Creatine supplements can make it so that you have more creatine available to your muscles when you’re working out. As a result, your body can build muscle more effectively. You’re also able to resist fatigue, enjoy improved aerobic endurance, boost your muscular strength, and more. These benefits are attested to by the International Society of Sports Nutrition.
Actually, yes! Creatine can absolutely boost running speed. One study – a single-blind test with 18 participants – showed increases in velocity and decreases in time for sprinters who were supplemented with 20 g of creatine and 20 g of glucose when compared with the participants who were only supplemented with glucose.
The improved sprint performance of the creatine group suggests that the increased available energy from skeletal muscle creatine can benefit runners. Another study reports that creatine supplementation at 20 g daily for 5 days boosted endurance by improving the time of intensive running that leads to exhaustion by 13%.
However, the research is not consistent as this study reported that highly trained athletes (supplemented with creatine for a 7 day period) did not notice any significant boost in their performance or running speed. Ultimately creatine can help boost energy and performance. It is also important to note that there are several other factors that can contribute to overall performance: training, practicing, getting adequate rest, hydration, stretching, adequate nutrition, stress management, and maintaining healthy body weight.
Most people who know about creatine know that it’s particularly useful for quick, high intensity workouts. Sprints surely qualify! Sprinting is all about quick, short bursts of speed. This study had participants load on creatine – 5 g, 4 times per day – for five days prior to sprinting events. The findings were clear: Creatine supplementation can support both single and repeated short sprint performance.
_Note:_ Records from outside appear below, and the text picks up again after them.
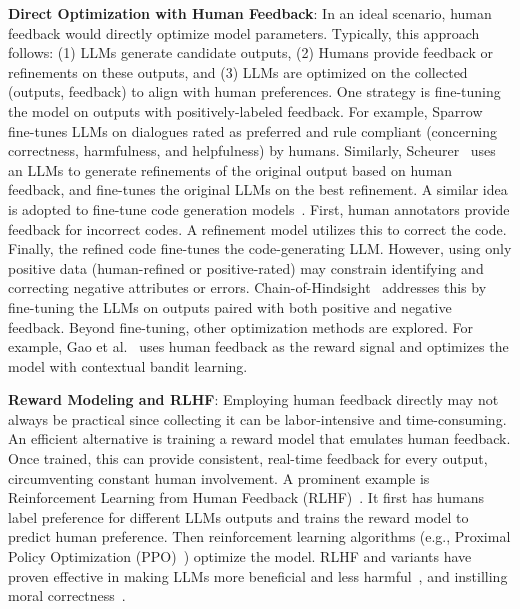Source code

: \documentclass[a4paper,oneside]{book}
\begin{document}
\textbf{Direct Optimization with Human Feedback}: In an ideal scenario, human feedback would directly optimize model parameters. Typically, this approach follows: (1) LLMs generate candidate outputs, (2) Humans provide feedback or refinements on these outputs, and (3) LLMs are optimized on the collected (outputs, feedback) to align with human preferences. One strategy is fine-tuning the model on outputs with positively-labeled feedback. For example, Sparrow~\cite{glaese2022improving} fine-tunes LLMs on dialogues rated as preferred and rule compliant (concerning correctness, harmfulness, and helpfulness) by humans. Similarly, Scheurer~\cite{scheurer2023training} uses an LLMs to generate refinements of the original output based on human feedback, and fine-tunes the original LLMs on the best refinement. A similar idea is adopted to fine-tune code generation models~\cite{chen2023improving}. First, human annotators provide feedback for incorrect codes. A refinement model utilizes this to correct the code. Finally, the refined code fine-tunes the code-generating LLM. However, using only positive data (human-refined or positive-rated) may constrain identifying and correcting negative attributes or errors. Chain-of-Hindsight~\cite{liu2023chain} addresses this by fine-tuning the LLMs on outputs paired with both positive and negative feedback. Beyond fine-tuning, other optimization methods are explored. For example, Gao et al.~\cite{gao2023continually} uses human feedback as the reward signal and optimizes the model with contextual bandit learning.

\textbf{Reward Modeling and RLHF}: Employing human feedback directly may not always be practical since collecting it can be labor-intensive and time-consuming. An efficient alternative is training a reward model that emulates human feedback. Once trained, this can provide consistent, real-time feedback for every output, circumventing constant human involvement. A prominent example is Reinforcement Learning from Human Feedback (RLHF)~\cite{ouyang2022training}. It first has humans label preference for different LLMs outputs and trains the reward model to predict human preference. Then reinforcement learning algorithms (e.g., Proximal Policy Optimization (PPO)~\cite{schulman2017proximal}) optimize the model. RLHF and variants have proven effective in making LLMs more beneficial and less harmful~\cite{bai2022training}, and instilling moral correctness~\cite{ganguli2023capacity}.
\end{document}
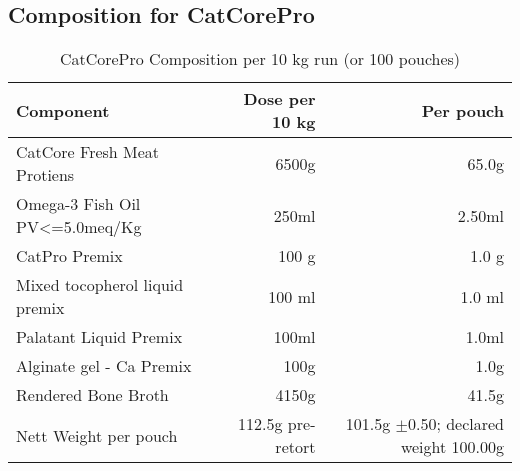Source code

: \subsection*{Composition for CatCorePro}

\begin{table}[h]
\centering
\caption{CatCorePro Composition per 10 kg run (or 100 pouches)}
\label{tab:catcorepro_composition_}
\begin{tabular}{@{}l r r@{}}
\toprule
\textbf{Component} & \textbf{Dose per 10 kg} & \textbf{Per pouch} \\
\midrule
CatCore Fresh Meat Protiens & 6500g & 65.0g \\ [3pt]
Omega-3 Fish Oil PV<=5.0meq/Kg & 250ml & 2.50ml \\[3pt]
CatPro Premix & 100 g & 1.0 g \\[3pt]
Mixed tocopherol liquid premix & 100 ml & 1.0 ml \\[3pt]
Palatant Liquid Premix & 100ml & 1.0ml \\[3pt]
Alginate gel - Ca Premix & 100g & 1.0g \\[3pt]
\midrule
Rendered Bone Broth & 4150g & 41.5g \\[3pt]
\midrule
Nett Weight per pouch & 112.5g pre-retort & 101.5g $\pm$0.50; declared weight 100.00g\\[3pt]
\bottomrule
\end{tabular}
\end{table}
Mid-distance running is typically defined as being between half-a-mile and 2 miles. Creatine can help mid-distance runners with muscle recovery and enhancing energy levels, though the main benefits of creatine have to do with short, intense workouts.
You’re typically considered a long distance runner if you’re going 1.9 miles or more, maintaining a certain pace throughout – think half- or full marathon runners. Endurance runners can benefit from taking glycerol and creatine to manage thermal and cardiovascular strain during exercise, without negatively affecting their running.
Your creatine dose depends on your particular needs. Some researchers recommend a loading phase, which is when you begin taking creatine by consuming fairly large amounts in a short span of time, thereby saturating your muscles and maxing out your muscle stores. You can read our Care/of explainer of the creatine loading phase here.
Others will suggest starting small and working up, since starting with too much can lead to certain side effects. (More on these below.)
Creatine, like any supplement, can produce side effects. When taken in high doses, it can lead to some possible digestive problems, including nausea and loose stools; that’s why it’s important to gradually build your levels, as opposed to taking a high dose right away.
Another possible side effect is temporary weight gain due to the water retention that occurs during loading phases.
If you’re a runner looking to supplement your workouts with creatine, you should first talk to a medical professional about an approach that’s right for you. Then, when determining which creatine supplement to take, you’ll want to look at ingredients, dose, cost, quality, and sourcing – some creatine comes from animal-derived sources, while other creatine does not. Creatine monohydrate is the most effective and well-researched form.
Creatine is one of the most popular supplements around, and it’s widely associated with gym and weight training. It works in your body to boost your energy levels during intense exercise, while also helping with muscle soreness and recovery. It turns out that creatine can also support runners – especially sprinters, but other runners, as well. If you’re a runner looking to boost speed or endurance, creatine might be right for you. When selecting a creatine supplement, be sure to look at ingredients, dose, cost, quality and sourcing. As always, you should talk to your doctor before commencing with any new supplement.